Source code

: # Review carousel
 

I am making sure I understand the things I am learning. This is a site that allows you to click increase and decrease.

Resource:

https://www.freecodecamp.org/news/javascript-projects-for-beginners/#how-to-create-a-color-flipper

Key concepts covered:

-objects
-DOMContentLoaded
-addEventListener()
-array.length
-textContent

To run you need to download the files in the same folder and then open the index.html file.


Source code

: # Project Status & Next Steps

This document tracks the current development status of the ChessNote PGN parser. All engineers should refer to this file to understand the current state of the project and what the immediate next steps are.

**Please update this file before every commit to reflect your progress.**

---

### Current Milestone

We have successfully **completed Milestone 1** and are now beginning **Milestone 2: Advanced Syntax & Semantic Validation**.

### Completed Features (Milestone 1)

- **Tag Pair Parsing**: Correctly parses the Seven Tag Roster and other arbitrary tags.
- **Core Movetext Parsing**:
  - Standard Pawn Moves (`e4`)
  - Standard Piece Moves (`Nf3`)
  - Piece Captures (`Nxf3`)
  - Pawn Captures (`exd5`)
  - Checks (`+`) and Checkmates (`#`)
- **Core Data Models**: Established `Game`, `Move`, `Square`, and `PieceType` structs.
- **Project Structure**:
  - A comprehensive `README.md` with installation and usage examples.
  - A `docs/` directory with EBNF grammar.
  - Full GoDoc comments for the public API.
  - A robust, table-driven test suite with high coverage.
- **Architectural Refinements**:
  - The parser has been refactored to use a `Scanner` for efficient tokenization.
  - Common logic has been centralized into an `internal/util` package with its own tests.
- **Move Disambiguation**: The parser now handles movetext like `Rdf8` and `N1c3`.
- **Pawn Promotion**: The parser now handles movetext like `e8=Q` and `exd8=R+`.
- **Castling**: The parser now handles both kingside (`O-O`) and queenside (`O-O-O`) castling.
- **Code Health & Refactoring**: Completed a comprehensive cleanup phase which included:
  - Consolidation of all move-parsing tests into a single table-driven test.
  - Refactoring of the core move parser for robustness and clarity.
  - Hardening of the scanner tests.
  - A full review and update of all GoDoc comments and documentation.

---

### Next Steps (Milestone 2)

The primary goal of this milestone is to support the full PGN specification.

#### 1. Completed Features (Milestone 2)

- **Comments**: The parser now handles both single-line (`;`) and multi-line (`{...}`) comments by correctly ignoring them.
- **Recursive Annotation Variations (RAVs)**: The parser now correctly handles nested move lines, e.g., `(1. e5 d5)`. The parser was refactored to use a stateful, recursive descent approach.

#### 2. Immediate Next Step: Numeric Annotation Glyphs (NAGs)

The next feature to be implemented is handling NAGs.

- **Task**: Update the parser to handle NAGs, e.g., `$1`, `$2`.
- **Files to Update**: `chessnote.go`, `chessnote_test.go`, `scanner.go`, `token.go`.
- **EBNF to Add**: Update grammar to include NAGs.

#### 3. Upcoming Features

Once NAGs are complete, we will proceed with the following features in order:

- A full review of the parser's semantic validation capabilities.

━━━━━━━━━━━━━━━━

= WHAT IS BEING ASKED =
Retype each line above exactly as written.

= ANSWER SPACE =
Source code

: # Review carousel
 

I am making sure I understand the things I am learning. This is a site that allows you to click increase and decrease.

Resource:

https://www.freecodecamp.org/news/javascript-projects-for-beginners/#how-to-create-a-color-flipper

Key concepts covered:

-objects
-DOMContentLoaded
-addEventListener()
-array.length
-textContent

To run you need to download the files in the same folder and then open the index.html file.


Source code

: # Project Status & Next Steps

This document tracks the current development status of the ChessNote PGN parser. All engineers should refer to this file to understand the current state of the project and what the immediate next steps are.

**Please update this file before every commit to reflect your progress.**

---

### Current Milestone

We have successfully **completed Milestone 1** and are now beginning **Milestone 2: Advanced Syntax & Semantic Validation**.

### Completed Features (Milestone 1)

- **Tag Pair Parsing**: Correctly parses the Seven Tag Roster and other arbitrary tags.
- **Core Movetext Parsing**:
  - Standard Pawn Moves (`e4`)
  - Standard Piece Moves (`Nf3`)
  - Piece Captures (`Nxf3`)
  - Pawn Captures (`exd5`)
  - Checks (`+`) and Checkmates (`#`)
- **Core Data Models**: Established `Game`, `Move`, `Square`, and `PieceType` structs.
- **Project Structure**:
  - A comprehensive `README.md` with installation and usage examples.
  - A `docs/` directory with EBNF grammar.
  - Full GoDoc comments for the public API.
  - A robust, table-driven test suite with high coverage.
- **Architectural Refinements**:
  - The parser has been refactored to use a `Scanner` for efficient tokenization.
  - Common logic has been centralized into an `internal/util` package with its own tests.
- **Move Disambiguation**: The parser now handles movetext like `Rdf8` and `N1c3`.
- **Pawn Promotion**: The parser now handles movetext like `e8=Q` and `exd8=R+`.
- **Castling**: The parser now handles both kingside (`O-O`) and queenside (`O-O-O`) castling.
- **Code Health & Refactoring**: Completed a comprehensive cleanup phase which included:
  - Consolidation of all move-parsing tests into a single table-driven test.
  - Refactoring of the core move parser for robustness and clarity.
  - Hardening of the scanner tests.
  - A full review and update of all GoDoc comments and documentation.

---

### Next Steps (Milestone 2)

The primary goal of this milestone is to support the full PGN specification.

#### 1. Completed Features (Milestone 2)

- **Comments**: The parser now handles both single-line (`;`) and multi-line (`{...}`) comments by correctly ignoring them.
- **Recursive Annotation Variations (RAVs)**: The parser now correctly handles nested move lines, e.g., `(1. e5 d5)`. The parser was refactored to use a stateful, recursive descent approach.

#### 2. Immediate Next Step: Numeric Annotation Glyphs (NAGs)

The next feature to be implemented is handling NAGs.

- **Task**: Update the parser to handle NAGs, e.g., `$1`, `$2`.
- **Files to Update**: `chessnote.go`, `chessnote_test.go`, `scanner.go`, `token.go`.
- **EBNF to Add**: Update grammar to include NAGs.

#### 3. Upcoming Features

Once NAGs are complete, we will proceed with the following features in order:

- A full review of the parser's semantic validation capabilities.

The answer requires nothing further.